Carla studied her father. So gaunt had he now become that his grey sweater hung from him in great, rolling folds and bulges, much as if he were an up-ended log, or an old, wooden chair.

‘Who invented electricity, Dad?’ enquired his daughter, who was sitting comfortably on the sofa just across from him, with her feet curled under her, and clutching a pencil and a crossword-puzzle book on her lap.

Tom glared back at his daughter, clearly disgruntled at her question. ‘Why, God did, I guess, dear,’ he replied, shaking his head with disappointment. He suddenly sat forward so as to address her, his narrow shoulders hunched, his hands visibly trembling. ‘Carla, dear - I am shocked that you don’t seem to have learned anything in all those early years when your dear mother used to take you to chapel each Sunday back in the village.’

‘Oh, really? Except how to play the piano, the organ, the bass,
and
the guitar,’ she replied, grinning, ‘and even the drums after a fashion. It didn’t exactly disadvantage me a great deal, now did it, Dad?’ Carla closed the magazine and placed it on the seat beside her. ‘If you want to know, I believe the chapel was the basis of all my musical ability,’ she told him. ‘And where do you think I learned how to write poetry, and even develop the lyrics to some of my very first songs. All in all, I reckon you and Mam couldn’t have done any better for me, Dad, had you been some music-mogul, or a multi-millionaire even, instead of a - instead of a -’

‘A frustrated, failed dentist, who - who had to settle for being an underpaid medical assistant,’ he replied with feeling. ‘And had to simply
make do
all my life since, instead of developing a proper career and prospering, as your dear mother must have expected I would do, and indeed as you yourself have managed to do wonderfully.’

‘Money-wise, I may have prospered,’ Carla responded. ‘But there have been very many dark days along the way as well, if you want to know the truth.’

‘Sweetheart, do you mind if I ask you something?’ Tom enquired of his daughter tenderly, leaning forward again, his orange mug of coffee, wobbling a little, in his bent, veined hand.

‘Of course you can, Dad,’ Carla replied, moving to sit closer to him, and stroking his speckly, wrinkled forehead with her fingers.

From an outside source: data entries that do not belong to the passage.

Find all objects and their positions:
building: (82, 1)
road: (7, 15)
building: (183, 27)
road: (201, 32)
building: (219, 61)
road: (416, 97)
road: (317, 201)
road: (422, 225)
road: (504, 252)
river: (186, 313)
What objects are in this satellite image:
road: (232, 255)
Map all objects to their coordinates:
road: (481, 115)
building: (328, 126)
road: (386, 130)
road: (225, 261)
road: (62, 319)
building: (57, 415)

She feared his question, and so subtly changed the subject. ‘Do you really believe coffee tastes better in a mug that’s orange, Dad?’ she asked him, smiling.

‘Did you ever take drugs?’ Tom enquired earnestly. ‘Did you, love? Because if you did, you can tell me now you know. It’s O.K. You can, Carla. Honestly.’

Finally the moment had arrived that Carla had been dreading all her adult life. And, now that it had, she certainly didn’t intend to lie to her Dad about the facts, although she realised how the truth might just finish him off, or at least sadly malign their newly re-kindled relationship. ‘Oh, Dad,’ she mumbled softly, rather like a loving, forgiving parent, and exactly as her mother had done to her many times before. ‘You really don’t have to worry on that score, you know.’

‘Well, I’m glad,’ Tom told her with a smile, then turned away, and gazed out of the window at the tall trees that stood across the road. But the old man could tell that it had slipped his daughter’s mind that her father possessed a special gift that his daughter didn’t appear to have inherited. Tom turned back and looked deep into Carla’s beautiful blue eyes, and very soon gleaned all the knowledge from her that he felt he needed to learn, of the pain that her life in the spot-light had involved, and of the terrible pain caused by the men who had lived with her, and used her, and hurt her, and of all the substances she had consumed, and abused, in her frantic attempts simply to cope with the sequence of disapointments that befell her, and, in the end, perhaps helped get her through them.